A disponibilidade leva-nos a perder oportunidades de acompanhar o soletrar
das primeiras palavras e ensaiar os primeiros passos de nossos filhos, mas
é sinal que o egoísmo está sendo combatido através do desapego da própria
comodidade, para contribuir com o crescimento de outras lutas e ações que
envolvem muito mais pessoas do que nossa simples família.
Disponibilidade é sujeitar-se a trocar o colchão e os cobertores macios, para
esticar as lonas frias antes de estender as esteiras para plantar a semente do
conflito que leva a libertação da terra.
Disponibilidade é sonhar e partir em busca de cada sonho, para não deixá-
los adormecer.
Sonhar não cansa.. O que cansa é sonhar e duvidar dos próprios sonhos.
Pissarev, citado por Lenin afirmou que “...Meu sonho pode ultrapassar o curso
natural dos acontecimentos, ou desviar-se para uma direção onde o curso
natural dos acontecimentos jamais poderá conduzir. No primeiro caso, o
sonho não produz nenhum mal; pode até sustentar e reforçar a energia do
trabalhador... Em tais sonhos, nada pode corromper ou paralisar a força de
trabalho. Ao contrário. Se o homem fosse completamente desprovido da
faculdade de sonhar assim, se não pudesse de vez em quando adiantar o
presente e contemplar a imaginação o quadro lógico e inteiramente acabado
da obra que apenas esboça em suas mãos, eu não poderia decididamente
compreender o que levaria o homem a empreender e realizar vastos e
fatigantes trabalhos na arte, na ciência e na vida prática... O desacordo entre
o sonho e a realidade nada tem de nocivo se, cada vez que sonha, o homem
acredita seriamente em seu sonho, se observa atentamente a vida, compara
suas observações com seus castelos no ar e, de uma forma geral, trabalha
conscientemente para a realização de seu sonho. Quando existe contato
entre o sonho e a vida, tudo vai bem”[17].
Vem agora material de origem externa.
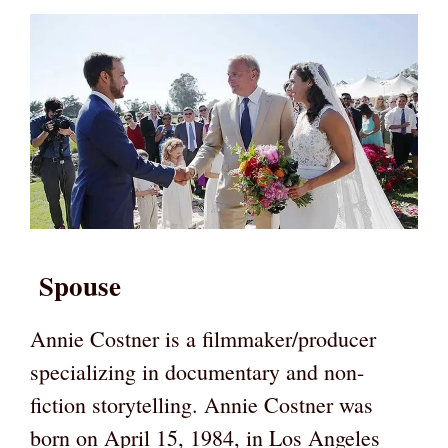
Spouse
Annie Costner is a filmmaker/producer
specializing in documentary and non-
fiction storytelling. Annie Costner was
born on April 15, 1984, in Los Angeles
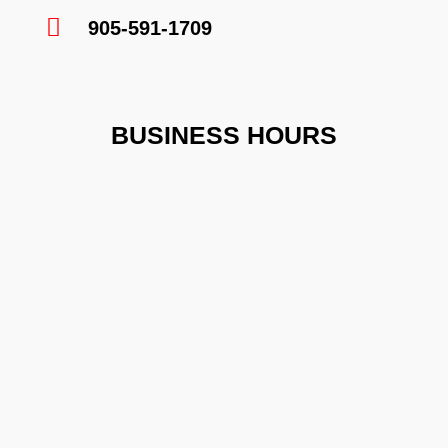
905-591-1709
BUSINESS HOURS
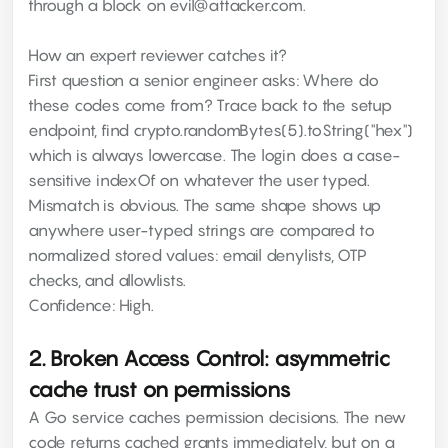
through a block on evil@attacker.com.
How an expert reviewer catches it?
First question a senior engineer asks: Where do
these codes come from? Trace back to the setup
endpoint, find crypto.randomBytes(5).toString("hex")
which is always lowercase. The login does a case-
sensitive indexOf on whatever the user typed.
Mismatch is obvious. The same shape shows up
anywhere user-typed strings are compared to
normalized stored values: email denylists, OTP
checks, and allowlists.
Confidence: High.
2. Broken Access Control: asymmetric
cache trust on permissions
A Go service caches permission decisions. The new
code returns cached grants immediately, but on a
Nossa tarefa primeira é sonhar, sem medo de levar o sonho presente até o
futuro, e deixá-lo lá descansando, até o dia em que o futuro se tornar
presente, com grande parte do que sonhamos realizado.
[1] Parte do livro de Ademar Bogo: “Um povo feito de terra”, Bahia, 2001.
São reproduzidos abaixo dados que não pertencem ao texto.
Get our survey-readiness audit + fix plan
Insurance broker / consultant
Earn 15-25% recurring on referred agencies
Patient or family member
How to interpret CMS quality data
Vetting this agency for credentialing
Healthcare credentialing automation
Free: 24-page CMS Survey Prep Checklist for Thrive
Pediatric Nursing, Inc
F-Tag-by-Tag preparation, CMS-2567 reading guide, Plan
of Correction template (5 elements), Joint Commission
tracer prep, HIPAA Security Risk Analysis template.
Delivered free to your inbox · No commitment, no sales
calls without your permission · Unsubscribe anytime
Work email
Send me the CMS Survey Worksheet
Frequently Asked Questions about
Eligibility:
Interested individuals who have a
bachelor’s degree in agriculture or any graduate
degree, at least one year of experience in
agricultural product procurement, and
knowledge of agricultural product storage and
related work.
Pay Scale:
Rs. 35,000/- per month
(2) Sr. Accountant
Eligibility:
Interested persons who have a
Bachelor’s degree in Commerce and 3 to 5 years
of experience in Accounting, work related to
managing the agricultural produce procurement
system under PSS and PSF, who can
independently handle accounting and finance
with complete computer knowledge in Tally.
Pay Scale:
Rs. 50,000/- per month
[2] Adolfo Sánchez Vásquez; Ética. RJ 1996. P. 8
[3] Idem. P.12
[4] Karl Marx. O Capital. Livro I. Vol. I. RJ 1996. P.204
[5] Ma. Lúcia de Arruda Aranha e Ma Helena Pires Martins. Filosofando:
Introdução a filosofia, SP 1996 p. 274
[6] Fragmon Carlos Borges. Origens Históricas da Propriedade da Terra. In
Brasil: A Questão Agrária. SP !980, p. 6
[7] Jung Mo Sung e Josué Cândido da Silva. Conversando Sobre Ética e
Sociedade 1995 p. 42
[8] Revolução Verde. É chamada assim as mudanças tecnológicas
introjetadas na agricultura brasileira com orientação norte-americana na
década principalmente a partir da década de 70 aqui no Brasil, onde se
incentivou o uso de máquinas, venenos e adubos químicos para aumentar a
produtividade na agricultura.
[9] Frei Sérgio Görgen, ofm. Riscos dos Transgênicos. Petrópolis. 2000 p. 18.
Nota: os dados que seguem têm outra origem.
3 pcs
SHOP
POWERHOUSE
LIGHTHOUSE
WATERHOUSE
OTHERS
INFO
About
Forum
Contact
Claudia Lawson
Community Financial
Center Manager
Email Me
[10] Seixas, Raul/ Coelho Paulo/ Motta Marcelo,. Música Tente Outra Vez.
[11] Domenico de Masi. Entrevista Maria S. Palieri : O Ócio Criativo. Sextante
2a Edição RJ. 2000. P. 36
[12] Jung Mo Sung e Josué C. da Slva. Vozes Petrópolis. 1995 p. 88.
[13] Idem
[14] Ibidem
[15] Emir Sader. O Anjo Torto: Esquerda ( e direita) no Brasil. Editora
Brasiliense. SP. 1995 . p. 13,14
[16] Leonardo Boff. O ecocídio e o Biocídio. In 7 Pecados do Capital.